YOUR TASKS:
[1] In the Java question, which package holds the class InputFileTest?
[2] Reproduce verbatim the part of the Java question starting at "package inputFileEdit;" and ending at "list calling InputFileTest.".

SUPPLIED TEXT:
I have a project in RAD. Package is inputFileEdit, and the java class I need is InputFileTest.java.
package inputFileEdit;
public class InputFileTest {
public static void main(String[] args) {
String var1 = args[0];
String var2 = args[1].toLowerCase();
// do stuff with args
}
}
I want to create a new package / java program that can call or instantiate the class InputFileTest above, with arguments, multiple times in parallel. I'm basically going to be bringing back a String list, looping through that list to create parallel threads, each row on the list calling InputFileTest.

RECORDED DATA:
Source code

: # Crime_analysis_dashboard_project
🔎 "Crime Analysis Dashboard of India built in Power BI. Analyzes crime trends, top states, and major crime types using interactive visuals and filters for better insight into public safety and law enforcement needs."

ANSWERS GIVEN:
[1] The package is inputFileEdit.

[2]
package inputFileEdit;
public class InputFileTest {
public static void main(String[] args) {
String var1 = args[0];
String var2 = args[1].toLowerCase();
// do stuff with args
}
}
I want to create a new package / java program that can call or instantiate the class InputFileTest above, with arguments, multiple times in parallel. I'm basically going to be bringing back a String list, looping through that list to create parallel threads, each row on the list calling InputFileTest.